This is one of several controversial proposals in the bill passed by the The Chamber of Deputies, now being considered by the Senate.

Felipe Cousiño,  April 16, 2024

Alessandri - The Reform of the Chile Pension Fund Regime[1] (the Bill) was approved by the Chilean House of Representatives (Cámara de Diputados) on January 24, 2024. Discussion of the Bill has now moved, where it is expected to stay for an estimated of 5-6 months.

With the amendments introduced to the Bill in the House of Representatives, Law Decree No. 3500 (which establishes the Chilean Pension Regime) will not be repealed in its entirety as was previously proposed, and the CCR will maintain its role as the entity in charge of authorizing the eligible instruments in which AFPs are allowed to invest in on behalf of pension funds.

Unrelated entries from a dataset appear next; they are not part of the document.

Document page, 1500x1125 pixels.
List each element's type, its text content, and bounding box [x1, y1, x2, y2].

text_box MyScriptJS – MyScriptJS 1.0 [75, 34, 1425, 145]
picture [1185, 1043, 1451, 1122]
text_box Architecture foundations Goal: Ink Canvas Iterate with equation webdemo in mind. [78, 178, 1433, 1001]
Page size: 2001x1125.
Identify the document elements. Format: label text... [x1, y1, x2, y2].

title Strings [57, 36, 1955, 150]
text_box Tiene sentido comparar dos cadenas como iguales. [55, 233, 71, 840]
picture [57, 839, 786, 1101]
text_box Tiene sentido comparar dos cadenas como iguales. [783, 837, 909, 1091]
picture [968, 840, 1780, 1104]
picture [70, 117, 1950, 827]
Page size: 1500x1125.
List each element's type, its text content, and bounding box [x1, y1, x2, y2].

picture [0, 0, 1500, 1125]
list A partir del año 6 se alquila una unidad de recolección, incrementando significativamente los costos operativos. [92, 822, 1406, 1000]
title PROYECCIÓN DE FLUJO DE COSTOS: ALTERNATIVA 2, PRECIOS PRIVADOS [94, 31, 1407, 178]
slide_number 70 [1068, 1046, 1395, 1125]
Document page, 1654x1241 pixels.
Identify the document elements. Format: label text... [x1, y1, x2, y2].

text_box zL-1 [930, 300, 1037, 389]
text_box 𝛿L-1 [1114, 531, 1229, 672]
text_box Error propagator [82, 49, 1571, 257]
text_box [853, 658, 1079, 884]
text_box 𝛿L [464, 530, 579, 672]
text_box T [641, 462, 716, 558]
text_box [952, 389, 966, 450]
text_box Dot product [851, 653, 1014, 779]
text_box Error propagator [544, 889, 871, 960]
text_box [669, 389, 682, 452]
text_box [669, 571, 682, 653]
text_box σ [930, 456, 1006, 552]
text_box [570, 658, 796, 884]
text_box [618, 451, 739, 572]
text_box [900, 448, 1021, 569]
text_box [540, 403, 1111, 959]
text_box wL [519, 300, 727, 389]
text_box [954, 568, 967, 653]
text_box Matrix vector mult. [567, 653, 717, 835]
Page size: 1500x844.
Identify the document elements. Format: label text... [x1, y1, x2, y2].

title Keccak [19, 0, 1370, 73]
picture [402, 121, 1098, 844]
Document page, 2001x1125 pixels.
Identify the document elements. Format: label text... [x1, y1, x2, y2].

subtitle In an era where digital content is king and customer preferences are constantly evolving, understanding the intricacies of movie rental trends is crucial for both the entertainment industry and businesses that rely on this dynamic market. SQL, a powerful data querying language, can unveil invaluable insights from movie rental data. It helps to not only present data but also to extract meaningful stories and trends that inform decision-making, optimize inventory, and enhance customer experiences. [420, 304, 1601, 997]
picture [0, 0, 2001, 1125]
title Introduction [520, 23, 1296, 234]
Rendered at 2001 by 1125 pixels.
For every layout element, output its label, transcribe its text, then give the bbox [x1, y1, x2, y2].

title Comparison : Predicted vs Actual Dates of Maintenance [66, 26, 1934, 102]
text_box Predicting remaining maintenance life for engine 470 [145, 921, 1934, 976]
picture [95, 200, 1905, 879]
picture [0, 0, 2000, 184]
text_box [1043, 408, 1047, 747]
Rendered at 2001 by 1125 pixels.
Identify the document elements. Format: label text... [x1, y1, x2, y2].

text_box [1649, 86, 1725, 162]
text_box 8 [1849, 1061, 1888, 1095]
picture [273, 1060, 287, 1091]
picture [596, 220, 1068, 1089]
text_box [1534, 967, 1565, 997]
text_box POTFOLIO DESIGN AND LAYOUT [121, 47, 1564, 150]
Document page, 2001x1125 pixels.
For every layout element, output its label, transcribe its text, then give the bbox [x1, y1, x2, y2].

However, under the proposed Bill, the AFPs would cease to exist as such, since the roles of investing fund assets will be separated from that of administering individual accounts (i.e., collection of contributions, account administration and customer service). The creation of the following two types of entities was approved:

  • Administrador Previsional (AP) (pension administrator) The AP will be a monopoly entity that will be put out to tender by the government, in charge of all the administrative tasks that the AFPs currently perform (collection, front office, account administration, pension payments, etc.). However, key provisions regarding the AP were rejected, so it is currently questionable whether it may legally collect pension contributions.
  • Inversores de Pensiones (IPs) (private pension investors) IPs will oversee everything related to the investment process of the pension funds. The IPs cannot participate in the AP bidding process. Should the Bill be passed by the Senate as it is now, each AFP willing to maintain its investing task would have to be transformed into an IP and transfer the administering of the pensions account to the AP.  Hence, the investments of the AFPs in foreign funds would remain valid, only the AFPs will no longer be the ones to continue with these investments, but the IPs.

The House of Representatives rejected the proposal relating to the creation of a government owned pension fund manager (IPESA) and also rejected raising pension contributions (the proposal was 6%). Such contributions would have been funded by employers and the relevant assets (at least half) would have been managed by a new government run entity. It is likely that the executive will insist on putting back these proposals in the Senate.

Likewise, the five different types of pension funds currently managed by the AFPs (Fund types A to E, which vary from being mostly equity to mostly fixed income) will be transformed into target date funds. This will likely have an impact on the investment composition of pension funds, so focus of the legislative discussion should be on how to implement a transition that does not disrupt markets and harm portfolio performance.

The Bill also provides for a controversial statutory aggregate cap on investment fund fees of 0.25%, aside from the already existing rules on maximum total expense ratios.  As the Bill is currently drafted, the total fees charged to the pension funds could not exceed 0.25% of the total assets of the pension funds managed by each IP.  An even more controversial prohibition on payment of any fees applies to pension funds that invest more than 10% of their assets in Chilean fixed income instruments and shares of Chilean listed companies (however, it is our understanding that this would not be relevant to foreign asset managers that do not have a fund with 10% or more of its positions in Chile).

It is not yet clear if this Bill will be approved by Congress.  The Chilean House of Representatives sent the Bill to the Senate. Here the Bill is being heard by the Senate’s Labour Committee prior to review by the Finance Committee to continue its legislative process. The Boric administration is pushing for a first vote in April. Given the nature of the issues on the earlier draft of the Bill that were recently rejected in the House of Representatives, it is expected that after the Bill’s passage through the Senate (if passed), the Bill will then be reviewed and discussed by a joint committee, composed of members of both the House of Representatives and the Senate, which will have to settle the differences that occur in the vote between the two houses.